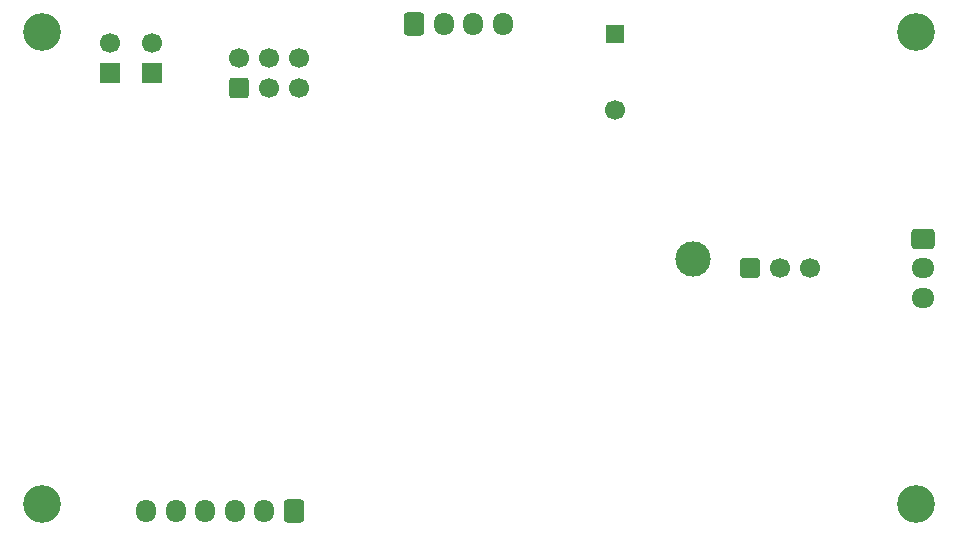
<source format=gbr>
%TF.GenerationSoftware,KiCad,Pcbnew,9.0.2*%
%TF.CreationDate,2025-06-17T18:05:03+02:00*%
%TF.ProjectId,Robobuoy-Top-v2_1,526f626f-6275-46f7-992d-546f702d7632,rev?*%
%TF.SameCoordinates,Original*%
%TF.FileFunction,Soldermask,Bot*%
%TF.FilePolarity,Negative*%
%FSLAX46Y46*%
G04 Gerber Fmt 4.6, Leading zero omitted, Abs format (unit mm)*
G04 Created by KiCad (PCBNEW 9.0.2) date 2025-06-17 18:05:03*
%MOMM*%
%LPD*%
G01*
G04 APERTURE LIST*
G04 Aperture macros list*
%AMRoundRect*
0 Rectangle with rounded corners*
0 $1 Rounding radius*
0 $2 $3 $4 $5 $6 $7 $8 $9 X,Y pos of 4 corners*
0 Add a 4 corners polygon primitive as box body*
4,1,4,$2,$3,$4,$5,$6,$7,$8,$9,$2,$3,0*
0 Add four circle primitives for the rounded corners*
1,1,$1+$1,$2,$3*
1,1,$1+$1,$4,$5*
1,1,$1+$1,$6,$7*
1,1,$1+$1,$8,$9*
0 Add four rect primitives between the rounded corners*
20,1,$1+$1,$2,$3,$4,$5,0*
20,1,$1+$1,$4,$5,$6,$7,0*
20,1,$1+$1,$6,$7,$8,$9,0*
20,1,$1+$1,$8,$9,$2,$3,0*%
G04 Aperture macros list end*
%ADD10RoundRect,0.250000X-0.600000X-0.725000X0.600000X-0.725000X0.600000X0.725000X-0.600000X0.725000X0*%
%ADD11O,1.700000X1.950000*%
%ADD12C,3.200000*%
%ADD13R,1.700000X1.700000*%
%ADD14C,1.700000*%
%ADD15RoundRect,0.250000X0.600000X-0.600000X0.600000X0.600000X-0.600000X0.600000X-0.600000X-0.600000X0*%
%ADD16RoundRect,0.250000X0.600000X0.725000X-0.600000X0.725000X-0.600000X-0.725000X0.600000X-0.725000X0*%
%ADD17RoundRect,0.206250X-0.618750X-0.618750X0.618750X-0.618750X0.618750X0.618750X-0.618750X0.618750X0*%
%ADD18RoundRect,0.250000X-0.725000X0.600000X-0.725000X-0.600000X0.725000X-0.600000X0.725000X0.600000X0*%
%ADD19O,1.950000X1.700000*%
%ADD20R,1.650000X1.650000*%
%ADD21C,3.000000*%
G04 APERTURE END LIST*
D10*
%TO.C,J103*%
X-2463800Y20650200D03*
D11*
X36200Y20650200D03*
X2536200Y20650200D03*
X5036200Y20650200D03*
%TD*%
D12*
%TO.C,H401*%
X40000000Y-20000000D03*
%TD*%
D13*
%TO.C,SW102*%
X-28194000Y16505000D03*
D14*
X-28194000Y19045000D03*
%TD*%
D12*
%TO.C,H404*%
X-34000000Y-20000000D03*
%TD*%
D15*
%TO.C,J101*%
X-17277000Y15249500D03*
D14*
X-17277000Y17789500D03*
X-14737000Y15249500D03*
X-14737000Y17789500D03*
X-12197000Y15249500D03*
X-12197000Y17789500D03*
%TD*%
D13*
%TO.C,SW101*%
X-24638000Y16510000D03*
D14*
X-24638000Y19050000D03*
%TD*%
D12*
%TO.C,H403*%
X-34000000Y20000000D03*
%TD*%
D16*
%TO.C,J102*%
X-12649200Y-20599400D03*
D11*
X-15149200Y-20599400D03*
X-17649200Y-20599400D03*
X-20149200Y-20599400D03*
X-22649200Y-20599400D03*
X-25149200Y-20599400D03*
%TD*%
D17*
%TO.C,SW201*%
X25960000Y0D03*
D14*
X28500000Y0D03*
X31040000Y0D03*
%TD*%
D18*
%TO.C,J201*%
X40640000Y2500000D03*
D19*
X40640000Y0D03*
X40640000Y-2500000D03*
%TD*%
D20*
%TO.C,BZ101*%
X14579600Y19861600D03*
D14*
X14579600Y13361600D03*
%TD*%
D21*
%TO.C,TP205*%
X21183600Y812800D03*
%TD*%
D12*
%TO.C,H402*%
X40000000Y20000000D03*
%TD*%
M02*

</source>
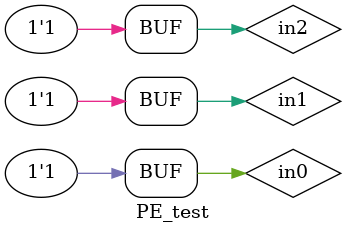
<source format=v>
`timescale 1ns / 1ps


module PE_test;

	// Inputs
	reg in2;
	reg in1;
	reg in0;

	// Outputs
	wire out1;
	wire out0;

	// Instantiate the Unit Under Test (UUT)
	Behavioral_PE uut (
		.out1(out1), 
		.out0(out0), 
		.in2(in2), 
		.in1(in1), 
		.in0(in0)
	);

	initial begin
		// Initialize Inputs
		in2 = 0;
		in1 = 0;
		in0 = 0;

		// Wait 100 ns for global reset to finish
		#100;
        
		// Add stimulus here
		in2 = 0;	in1 = 0;	in0 = 0;
		#20;
		
		in2 = 0;	in1 = 0;	in0 = 1;
		#20;
		
		in2 = 0;	in1 = 1;	in0 = 0;
		#20;
		
		in2 = 0;	in1 = 1;	in0 = 1;
		#20;
		
		in2 = 1;	in1 = 0;	in0 = 0;
		#20;
		
		in2 = 1;	in1 = 0;	in0 = 1;
		#20;
		
		in2 = 1;	in1 = 1;	in0 = 0;
		#20;
		
		in2 = 1;	in1 = 1;	in0 = 1;
		#20;
		
	end
      
endmodule


</source>
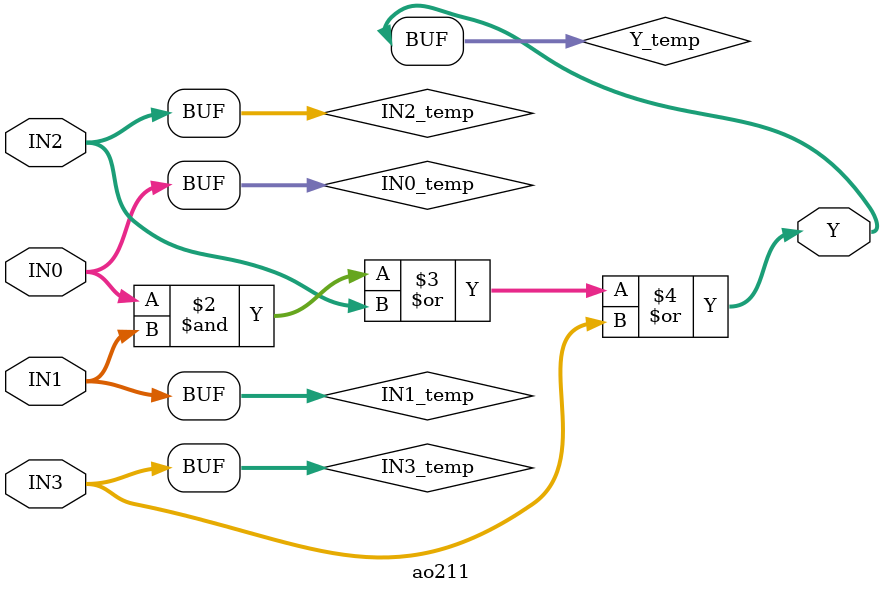
<source format=v>
module ao211(IN0,IN1,IN2,IN3,Y);
  parameter N = 8;
  parameter DPFLAG = 0;
  parameter GROUP = "std";
  parameter
        d_IN0 = 0,
        d_IN1 = 0,
        d_IN2 = 0,
        d_IN3 = 0,
        d_Y = 1;
  input [(N - 1):0] IN0;
  input [(N - 1):0] IN1;
  input [(N - 1):0] IN2;
  input [(N - 1):0] IN3;
  output [(N - 1):0] Y;
  wire [(N - 1):0] IN0_temp;
  wire [(N - 1):0] IN1_temp;
  wire [(N - 1):0] IN2_temp;
  wire [(N - 1):0] IN3_temp;
  reg [(N - 1):0] Y_temp;
  assign #(d_IN0) IN0_temp = IN0;
  assign #(d_IN1) IN1_temp = IN1;
  assign #(d_IN2) IN2_temp = IN2;
  assign #(d_IN3) IN3_temp = IN3;
  assign #(d_Y) Y = Y_temp;
  initial
    begin
    if((DPFLAG == 1))
      $display("(WARNING) The instance %m of type ao211 can't be implemented as a data-path cell");
    end
  always
    @(IN0_temp or IN1_temp or IN2_temp or IN3_temp)
      begin
      Y_temp = (((IN0_temp & IN1_temp) | IN2_temp) | IN3_temp);
      end
endmodule

</source>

* * *

> _Exercise description_: Where the word "macros" shows up in a line of the records above, count that line; then give the count by itself.

> _Answer section_: 2